DSO windowed optimization 代码 (3)
4 Schur Complement 部分信息计算
参考《DSO windowed optimization 公式》,Schur Complement 部分指 Hsc(\(H_{X\rho} H_{\rho\rho}^{-1} H_{\rho X}\))和 bsc(\(H_{X\rho} H_{\rho\rho}^{-1} J_{\rho}^T r\))。
4.1 AccumulatedSCHessianSSE::addPoint()优化的局部信息计算
最终得到的 Hsc 是 68x68 的矩阵,bsc 是 68x1 的矩阵。
4.1.1 局部变量
p->HdiF对应 \(\left( \sum_{i=1}^N {\partial r^{(i)} \over \partial \rho^{(j)}}^T{\partial r^{(i)} \over \partial \rho^{(j)}} \right)^{-1}\),1x1。在前面的 AccumulatedTopHessianSSE::addPoint() 已经进行了累加,而这个是一个 Scalar 量,现在只需要求一个倒数就行了。
Hcd对应 \(\left( \sum_{i=1}^N {\partial r^{(i)} \over \partial C}^T {\partial r^{(i)} \over \partial \rho^{(j)}} \right)\),4x1。
p->bdSumF对应当前点下,所有 \({\partial r_{21} \over \partial \rho_1}^T r_{21}\) 的求和,即 \(\left( \sum_{i=1}^N {\partial r^{(i)} \over \partial \rho^{(j)}}^T r^{(i)} \right)\),1x1。

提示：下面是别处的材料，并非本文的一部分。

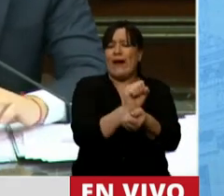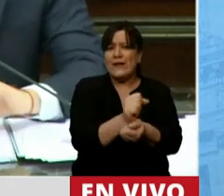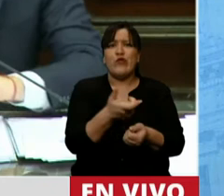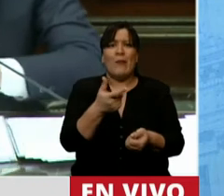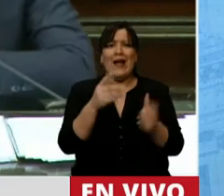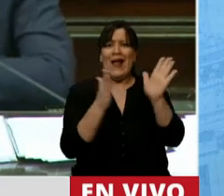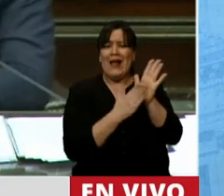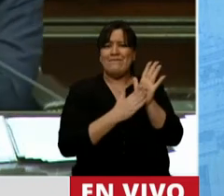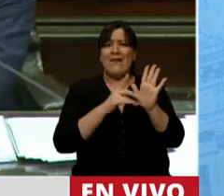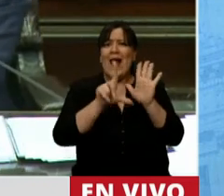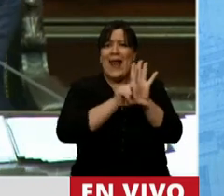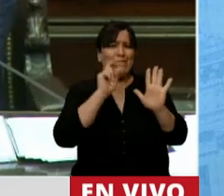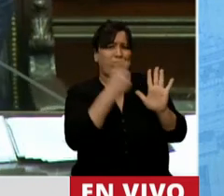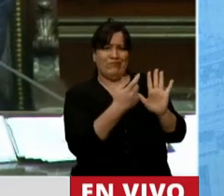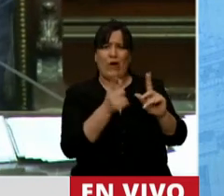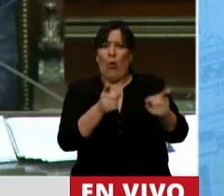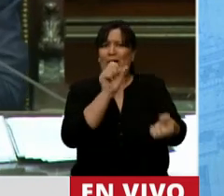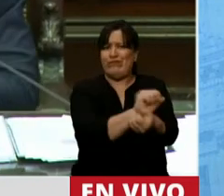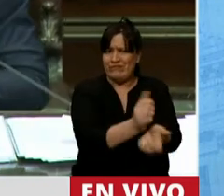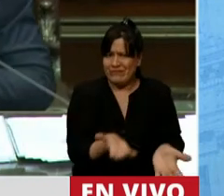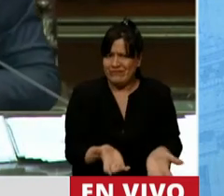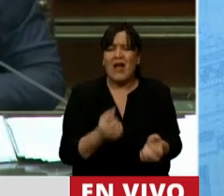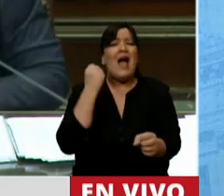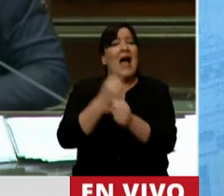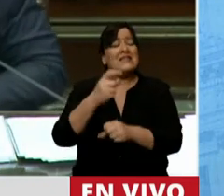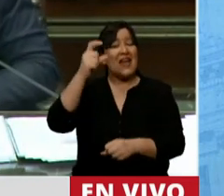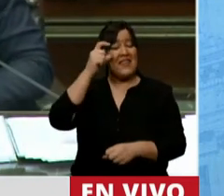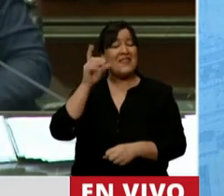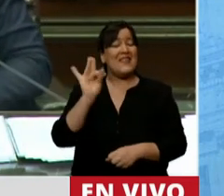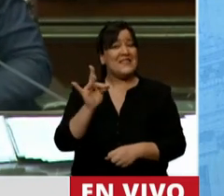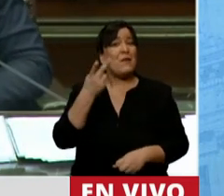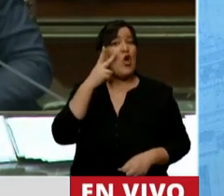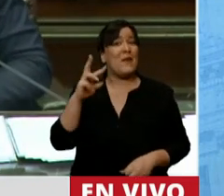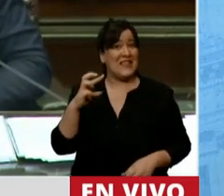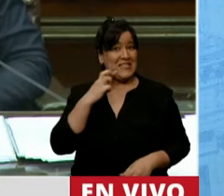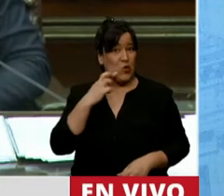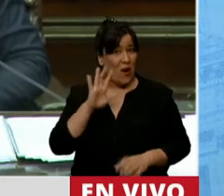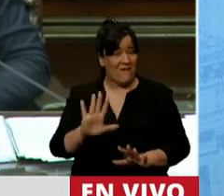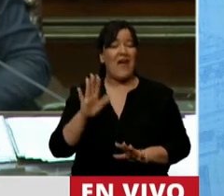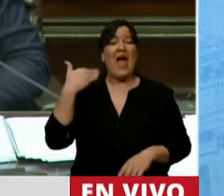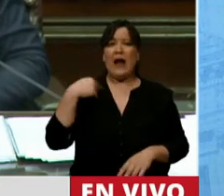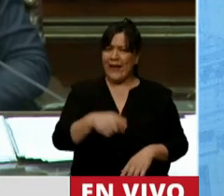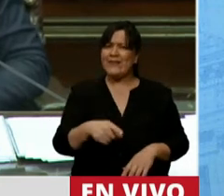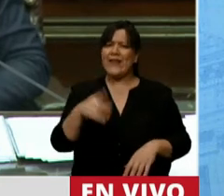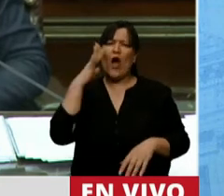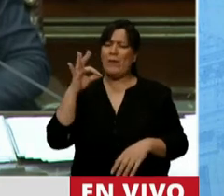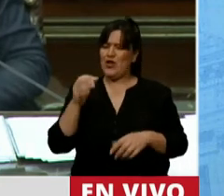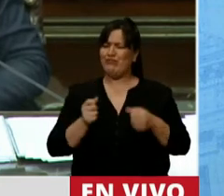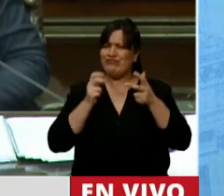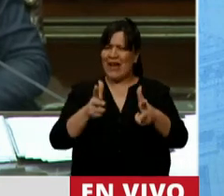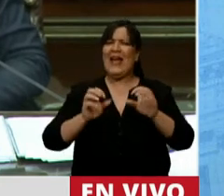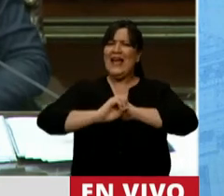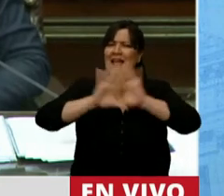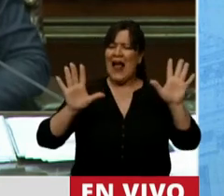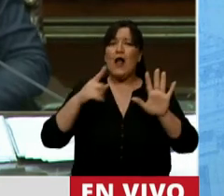ilegítima. Señor Presidente, hasta el 10 de diciembre del 2019, la postura de la Argentina fue muy clara. Reconocemos a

r1->JpJdF对应当前residual下,所有 \({\partial r_{21} \over \partial X_{21}}^T {\partial r_{21} \over \partial \rho_1} = \begin{bmatrix} {\partial r_{21} \over \partial \xi_{21}}^T{\partial r_{21} \over \partial \rho_1} \\ {\partial r_{21} \over \partial l_{21}}^T{\partial r_{21} \over \partial \rho_1}\end{bmatrix}\) 的和。\(\left( {\partial r^{(i)} \over \partial X_{tj}}^T {\partial r^{(i)} \over \partial \rho^{(j)}} \right)\),8x1。\(t\) 表示 target,也就是 \(r^{(i)}\) 联系的另外一个 frame。
4.1.2 成员变量更新
accHcc[tid].update(Hcd,Hcd,p->HdiF)是在accHcc中加上了针对当前点的Hcc,对应 \(\left( \sum_{i=1}^N {\partial r^{(i)} \over \partial C}^T {\partial r^{(i)} \over \partial \rho^{(j)}} \right) \left( \sum_{i=1}^N {\partial r^{(i)} \over \partial \rho^{(j)}}^T{\partial r^{(i)} \over \partial \rho^{(j)}} \right)^{-1} \left( \sum_{i=1}^N {\partial r^{(i)} \over \partial C}^T {\partial r^{(i)} \over \partial \rho^{(j)}} \right)^T\)。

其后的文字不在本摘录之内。